- Born: Margaret Jean Drummond Cooper 23 March 1922
- Died: 15 September 2013 (aged 91)
- Education: School of St Mary and St Ann
- Occupation: Nurse

= Margaret Cooper (nurse) =

English nurse

Margaret Jean Drummond Cooper (23 March 1922 – 15 September 2013) was an English nurse and nurse-tutor. She developed a view that theoretical knowledge should be applied to practical training, and wanted to improve the education of nurses and their competence. Cooper held tutoring positions at Northampton General Hospital and Addenbrooke's Hospital and later served as the Queen Elizabeth School of Nursing's principal.

==Biography==

===Early life===
Cooper was born on 23 March 1922. She was the oldest daughter of Canon Bernard and Jean Cooper, and was raised in Oadby. Cooper had two sisters. She was educated at the School of St Mary and St Ann (now called Abbots Bromley School).

===Career===
Cooper completed her nurse training at Leicester Royal Infirmary, where she was awarded a gold medal for being the hospital's best student. She later learned to become a midwife at General Lying-In Hospital. Cooper started education in nursing at Middlesex Hospital as their nurse tutor. A Nightingale scholarship funded her to travel to Scandinavia and went to several nurse-training institutes. During this period, Cooper developed a view that theoretical knowledge should be applied alongside practical training, which would allow nurses to improve their understanding of their roles in the National Health Service. She set herself the objective of improving the competence and education of nurses in the United Kingdom.

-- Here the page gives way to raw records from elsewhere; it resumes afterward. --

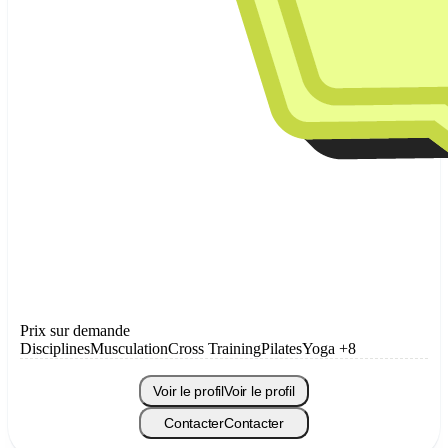
Prix sur demande
Disciplines
Musculation
Cross Training
Pilates
Yoga
+8
Voir le profil
Voir le profil
Contacter
Contacter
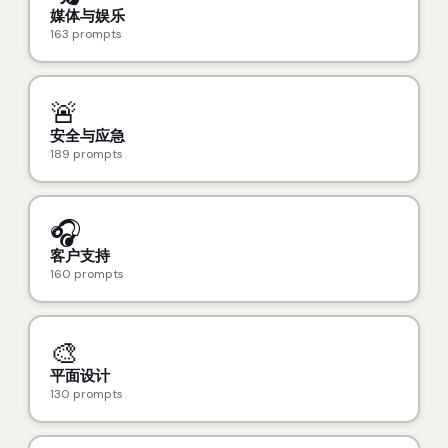
媒体与娱乐
163 prompts
🚨
安全与应急
189 prompts
🎧
客户支持
160 prompts
🎨
平面设计
130 prompts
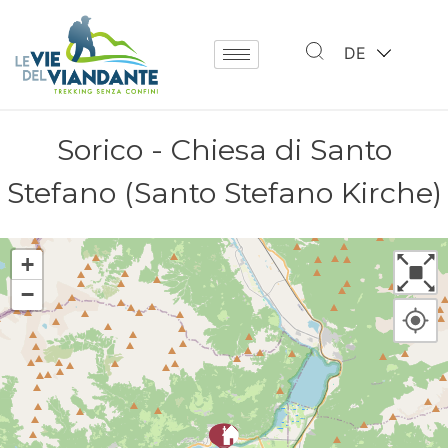
DE
Sorico - Chiesa di Santo
Stefano (Santo Stefano Kirche)
+
−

Cooper held a principal tutor position at Northampton General Hospital, and later at Addenbrooke's Hospital. She later was appointed principal of Queen Elizabeth School of Nursing. While in that position, Cooper developed a new curriculum which mixed practical nursing skills that were supervised by clinical tutors with theory study. She served as chief education officer for the General Nursing Council of England and Wales from 1974 to 1982. Cooper carried over her curriculum to the Council. In 1980, she was awarded an OBE for her services to nurse education. Cooper was also president of the Guild of St Barnabas for Nurses, which provided nurses with spiritual support.

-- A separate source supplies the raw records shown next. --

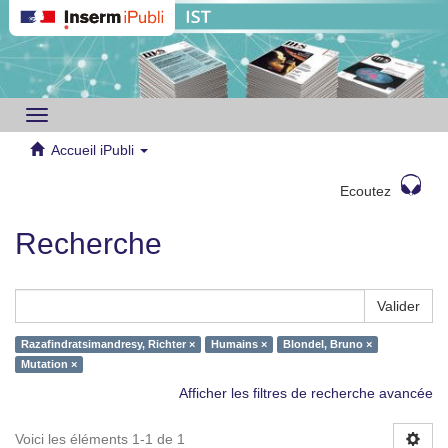
Toggle
navigation
Accueil iPubli
Ecoutez
Recherche
Valider
Razafindratsimandresy, Richter ×
Humains ×
Blondel, Bruno ×
Mutation ×
Afficher les filtres de recherche avancée
Voici les éléments 1-1 de 1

===Later life and death===
She retired to Saffron Walden, Essex. Cooper completed a degree with the Open University, and volunteered with a bereavement counselling charity called Cruse. In 1998, she wrote a paper called The Best and Worst of Care during Recovery from a Stroke for the Royal Commission for the Long-term Care of the Elderly. After her health deteriorated and she lost her sight, she spent her final years in a nursing home in Gerrards Cross, Buckinghamshire. Cooper died on 15 September 2013.